RBI likely to hold rates as hawkish tilt looms, HSBC warns
Synopsis
Key Takeaways
The Reserve Bank of India (RBI) is widely expected to keep policy rates unchanged at its upcoming Monetary Policy Committee (MPC) meeting, but its tone may shift decidedly more hawkish as rising oil prices and a weakening rupee cloud the inflation outlook, according to Pranjul Bhandari, chief India economist and macro strategist at HSBC.
What HSBC Expects
Bhandari projects a gradual tightening path rather than an aggressive cycle, with approximately two rate hikes beginning in the fourth quarter of 2026. She argues that the RBI's updated forecasts will offer the clearest signal yet of how policymakers are reading the ongoing energy shock.

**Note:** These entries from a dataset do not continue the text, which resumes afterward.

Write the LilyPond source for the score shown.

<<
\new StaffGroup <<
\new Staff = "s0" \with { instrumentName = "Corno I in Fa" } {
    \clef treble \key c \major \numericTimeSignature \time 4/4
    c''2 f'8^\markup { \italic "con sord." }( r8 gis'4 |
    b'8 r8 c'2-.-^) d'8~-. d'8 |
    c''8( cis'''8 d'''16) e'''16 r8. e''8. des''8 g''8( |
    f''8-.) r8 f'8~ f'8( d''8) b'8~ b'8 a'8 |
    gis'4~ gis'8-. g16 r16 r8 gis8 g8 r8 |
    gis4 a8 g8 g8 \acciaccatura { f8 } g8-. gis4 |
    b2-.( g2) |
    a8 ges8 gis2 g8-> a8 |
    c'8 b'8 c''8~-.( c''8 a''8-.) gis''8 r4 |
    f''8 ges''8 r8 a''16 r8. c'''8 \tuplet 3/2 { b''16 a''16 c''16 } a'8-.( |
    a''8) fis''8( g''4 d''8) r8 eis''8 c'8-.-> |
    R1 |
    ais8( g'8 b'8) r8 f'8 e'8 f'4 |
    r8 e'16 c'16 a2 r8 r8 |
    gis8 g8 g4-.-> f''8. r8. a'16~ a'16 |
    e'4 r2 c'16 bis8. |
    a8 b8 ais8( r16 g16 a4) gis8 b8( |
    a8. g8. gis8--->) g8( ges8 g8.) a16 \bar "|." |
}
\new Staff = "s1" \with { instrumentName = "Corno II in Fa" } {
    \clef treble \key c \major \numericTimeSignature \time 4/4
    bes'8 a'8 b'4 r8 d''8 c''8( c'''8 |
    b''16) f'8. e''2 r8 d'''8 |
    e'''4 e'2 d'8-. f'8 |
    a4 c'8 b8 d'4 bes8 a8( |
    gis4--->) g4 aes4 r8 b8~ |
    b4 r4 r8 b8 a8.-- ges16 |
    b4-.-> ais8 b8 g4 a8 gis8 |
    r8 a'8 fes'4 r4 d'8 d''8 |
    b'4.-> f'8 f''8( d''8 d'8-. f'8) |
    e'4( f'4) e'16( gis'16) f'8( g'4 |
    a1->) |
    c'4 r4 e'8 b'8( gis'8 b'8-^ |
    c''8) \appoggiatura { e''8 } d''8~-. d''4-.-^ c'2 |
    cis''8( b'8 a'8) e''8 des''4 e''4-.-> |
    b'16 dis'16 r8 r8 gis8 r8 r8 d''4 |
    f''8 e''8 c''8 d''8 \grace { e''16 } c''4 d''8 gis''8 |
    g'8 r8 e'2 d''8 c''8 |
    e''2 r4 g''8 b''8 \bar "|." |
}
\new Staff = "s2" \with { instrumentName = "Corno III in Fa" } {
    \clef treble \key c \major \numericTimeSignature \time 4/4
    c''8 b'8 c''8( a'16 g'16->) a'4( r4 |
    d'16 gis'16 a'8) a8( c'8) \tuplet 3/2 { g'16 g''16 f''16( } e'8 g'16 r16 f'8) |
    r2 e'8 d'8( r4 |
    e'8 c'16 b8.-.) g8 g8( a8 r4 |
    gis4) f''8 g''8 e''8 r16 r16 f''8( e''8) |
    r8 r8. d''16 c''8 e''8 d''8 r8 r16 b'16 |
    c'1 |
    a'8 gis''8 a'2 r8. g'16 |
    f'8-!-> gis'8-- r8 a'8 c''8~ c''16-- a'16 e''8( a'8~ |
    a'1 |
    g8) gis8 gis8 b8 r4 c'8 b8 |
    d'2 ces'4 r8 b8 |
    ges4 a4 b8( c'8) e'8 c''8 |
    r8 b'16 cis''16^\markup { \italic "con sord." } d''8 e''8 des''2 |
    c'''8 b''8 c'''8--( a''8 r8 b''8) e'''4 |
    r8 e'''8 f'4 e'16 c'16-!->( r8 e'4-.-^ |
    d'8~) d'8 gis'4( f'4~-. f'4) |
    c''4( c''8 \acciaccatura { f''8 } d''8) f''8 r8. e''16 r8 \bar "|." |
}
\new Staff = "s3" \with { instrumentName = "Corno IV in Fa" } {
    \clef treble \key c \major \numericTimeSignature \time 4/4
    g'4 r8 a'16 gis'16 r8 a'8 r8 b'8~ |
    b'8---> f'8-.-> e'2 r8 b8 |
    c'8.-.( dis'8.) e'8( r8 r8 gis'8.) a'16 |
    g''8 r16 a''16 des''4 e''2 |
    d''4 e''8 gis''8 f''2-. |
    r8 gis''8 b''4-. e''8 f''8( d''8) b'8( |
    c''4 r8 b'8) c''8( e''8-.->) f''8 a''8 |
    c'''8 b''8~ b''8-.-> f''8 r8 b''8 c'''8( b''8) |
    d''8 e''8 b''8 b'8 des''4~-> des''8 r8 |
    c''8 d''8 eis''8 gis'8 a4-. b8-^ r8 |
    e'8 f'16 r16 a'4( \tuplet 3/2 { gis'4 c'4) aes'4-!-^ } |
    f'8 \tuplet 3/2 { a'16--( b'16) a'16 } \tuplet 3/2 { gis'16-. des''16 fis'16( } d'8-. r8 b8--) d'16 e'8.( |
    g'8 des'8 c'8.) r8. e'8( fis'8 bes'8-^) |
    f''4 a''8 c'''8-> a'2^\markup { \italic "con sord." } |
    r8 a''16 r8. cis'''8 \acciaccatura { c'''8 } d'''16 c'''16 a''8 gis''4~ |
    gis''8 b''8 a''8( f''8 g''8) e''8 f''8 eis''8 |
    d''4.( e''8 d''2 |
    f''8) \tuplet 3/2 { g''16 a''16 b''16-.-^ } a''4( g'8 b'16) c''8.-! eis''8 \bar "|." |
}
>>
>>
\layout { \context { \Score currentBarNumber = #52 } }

At its previous review, the central bank had pegged its baseline oil assumption at around $85 per barrel, with an alternative scenario at $95. Bhandari now believes the higher figure will become the RBI's base case — a shift that would push inflation projections closer to 5 per cent, up from an earlier estimate of 4.6 per cent.
The Dilemma Facing the RBI
'Inflation is rising, which argues for higher rates, while growth is slowing, which argues against rate hikes,' Bhandari said, describing it as 'the hardest situation for a central bank.' She cautioned that elevated oil prices and a potential El Niño effect could simultaneously weigh on growth, inflation control, the fiscal deficit, and the current account.
This comes amid a broader reassessment of India's monetary trajectory, as global commodity volatility and erratic monsoon forecasts inject fresh uncertainty into policymakers' models.
CareEdge Ratings Flags Supply-Side Risks
A separate report from CareEdge Ratings reinforces the hawkish case. The agency noted that inflationary pressures have intensified due to a projected below-normal monsoon and recent retail fuel price hikes. A sharp rise in Wholesale Price Index (WPI) inflation also raises the risk of a faster second-round pass-through to consumer prices.
Critically, CareEdge characterised the current inflation uptick as a supply shock rather than a demand-driven phenomenon — a distinction that limits how aggressively the RBI can tighten without hurting growth.
Growth Outlook Under Pressure
CareEdge projected FY27 GDP growth at 6.7 per cent, assuming crude oil averages around $90 per barrel. However, if prolonged geopolitical conflict keeps oil near $110 per barrel, growth could slip closer to 6 per cent — a meaningful downgrade for an economy that has been a rare bright spot in a slowing global landscape.
With the MPC meeting approaching, markets and analysts will watch the RBI's revised inflation and growth projections closely. Any upward revision to the inflation path will be read as a hawkish signal, even if the policy rate itself remains on hold for now.